Anneciğim ve babacığım hitap sekli ile evinize hoşgeldiniz demiştim.
Babam ve annemin umrunda bile değildi.
"Evet canım herzaman geldiğimiz ev sonuçta kızım da bahşiş felan mı bekliyorsun. Anlayamadık? ". Demesi bir kez daha kalbimi yaralamıştı.
Yine otel elemanı bellboy aklıma gelmişti."Hayır babacığım teşekkür ederim benim harçlığa ihtiyacım yok. Pardan daha önemli şeylere ihtiyacım var". Diye bilmiştim sonunda.
Benim tek amacım, sizinle birlikte şu sofrada bir gün olsun ailecek,güzelce yemek yemekti. Fakat sağolun beni herdaim anlayamadığınız gibi yine anlayamadınız"diyip çıkmıştım salondan.İçimde kopan fırtınaların sebebi kendi öz ailemdi.
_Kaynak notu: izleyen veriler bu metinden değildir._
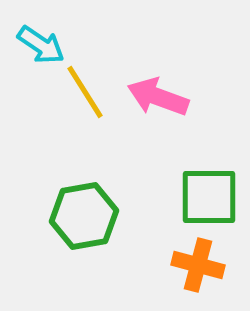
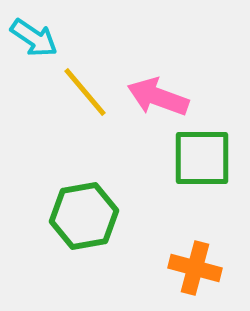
cyan arrow: moved 7 px left, 7 px up
yellow line: rotated 8 degrees counterclockwise
green square: moved 7 px left, 39 px up
orange cross: moved 3 px left, 3 px down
İlgisizliklerinin farkında değillerdi.
Soğuk davranışlarını anlayamıyordum.
Ben annemin karnında ki dokuz ay durmamış mıydım da bana karşı bu kadar merhametsizdi.
Kendi öz evladına bu şekilde merhametsiz davranan anne ve babanın Hangi varlığa karşı merhametli olacaklarını çok merak ediyordum.Kendi doğurduğuna anne olamayan bir kadından ne beklene bilirdi?
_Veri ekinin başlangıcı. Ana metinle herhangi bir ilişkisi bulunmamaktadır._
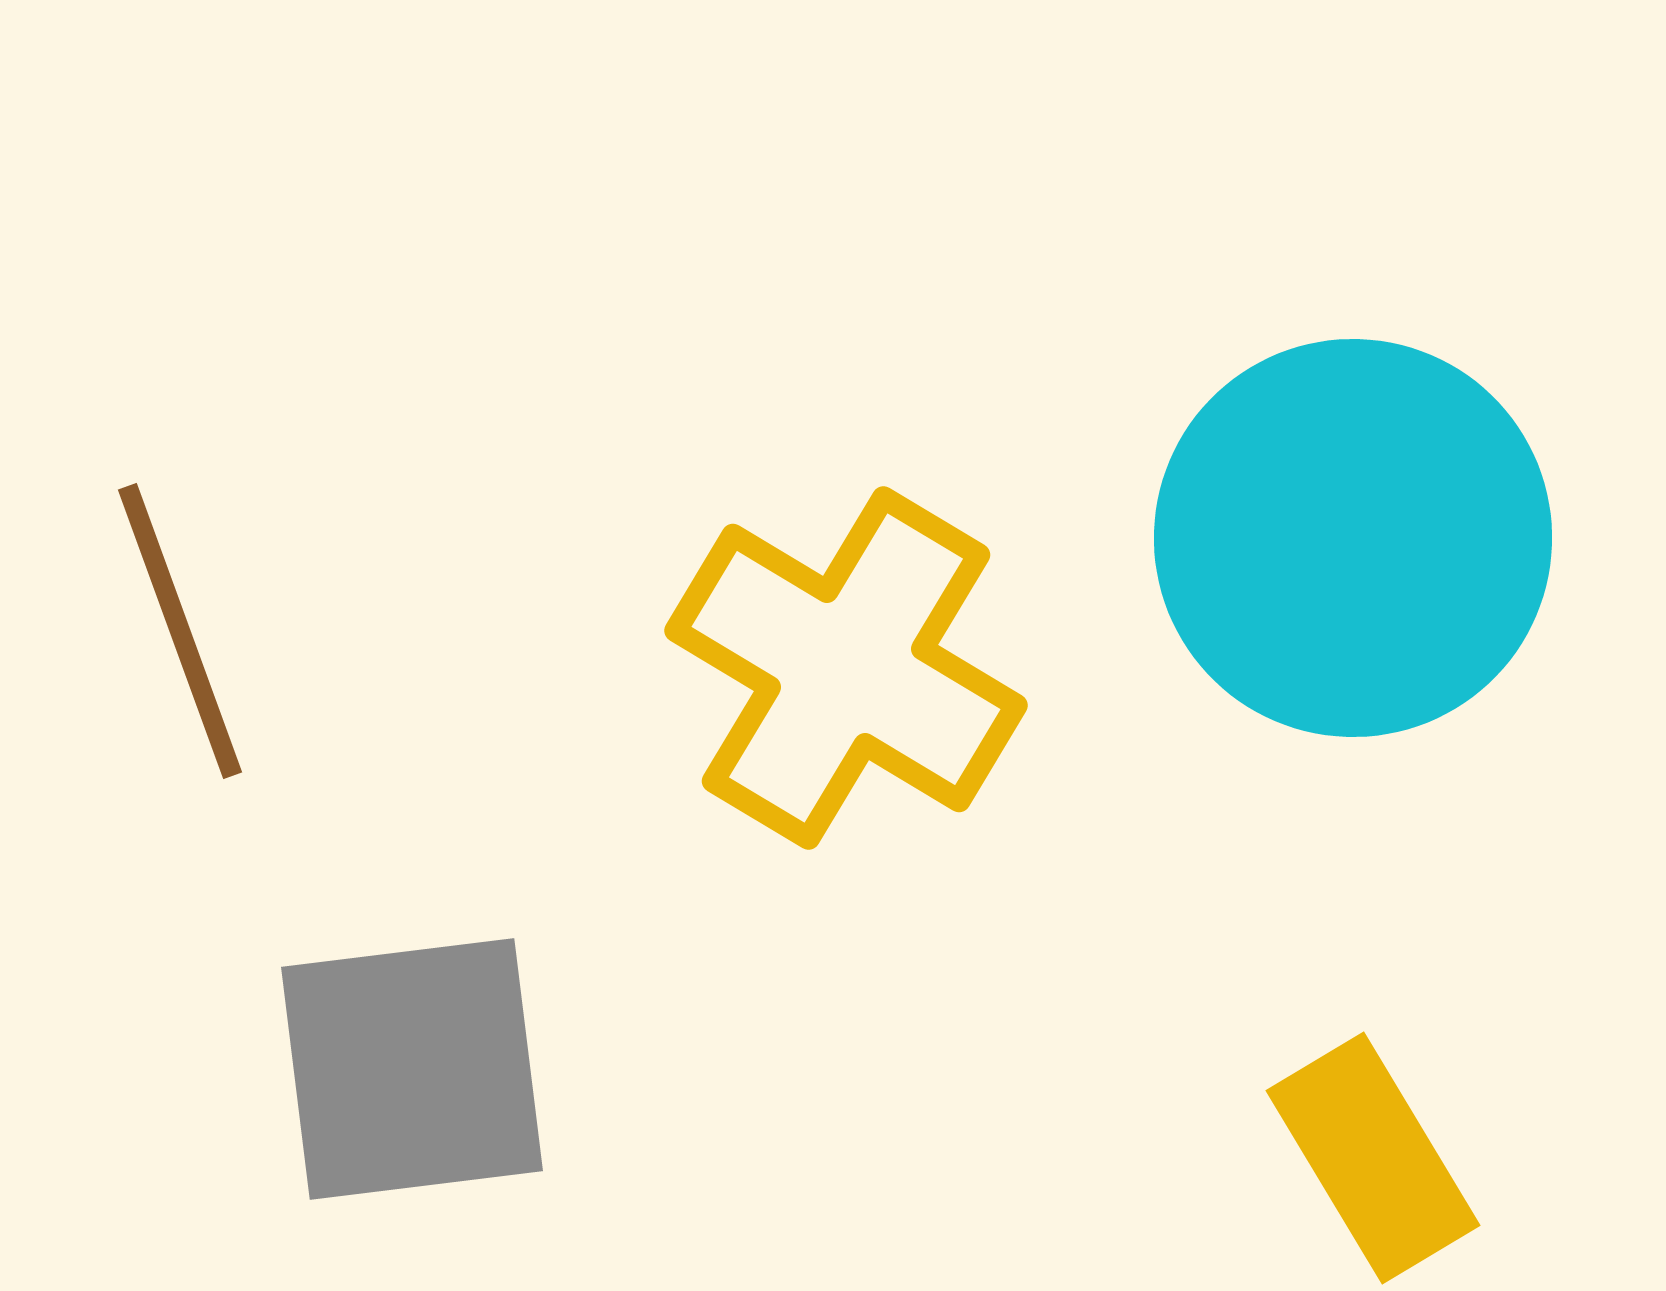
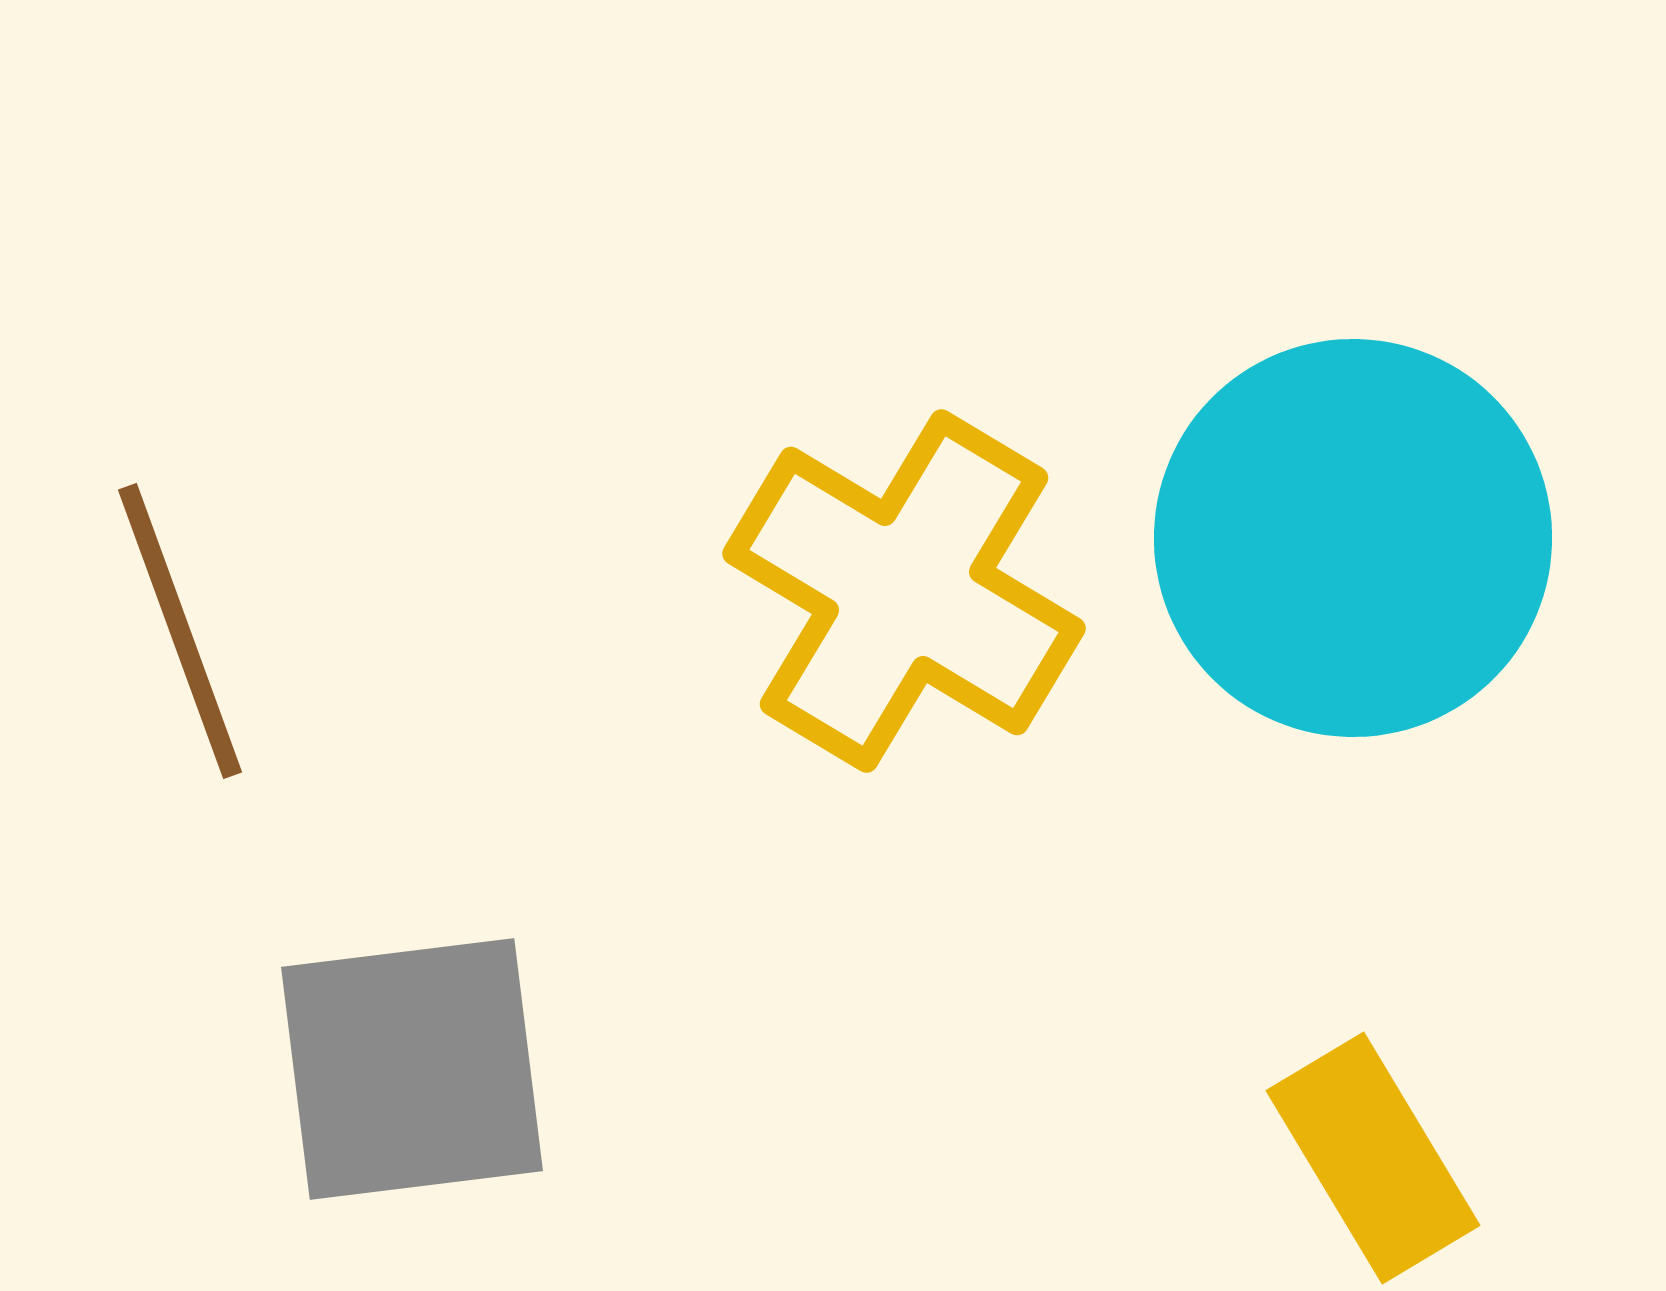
yellow cross: moved 58 px right, 77 px up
Kendi kazandıgı bir evladı anlayamayan bir babadan ne beklene bilirdi?Kalbi Kırık ve yaralı bir kız çocuğundan ne beklene bilirdi?
Toplumu toplum yapan aileydi oysa.
Toplumun en küçük yapı taşları yerinden bu şekilde oynuyordu işte.
Kapalı kapıların ardında ne vardır kimse bilemez.Belki de manevi eksikliğim beni itmişti bir arayışa.
Ben arayarak mevlamı bulmak istiyordum.
Şanslıydım kendime göre; Ya mevlasını bulamayıp da belaya bulşanlar ne olacaktı?.Kimse suçlu değildi aslında.
Kırgındım fakat kızgın değildim her ikisinede.
Şu hayat öyle değişikti ki Onların çocukluklarında ne yaşadıklarını bilmediğim için kızmama dahi izin vermiyordu.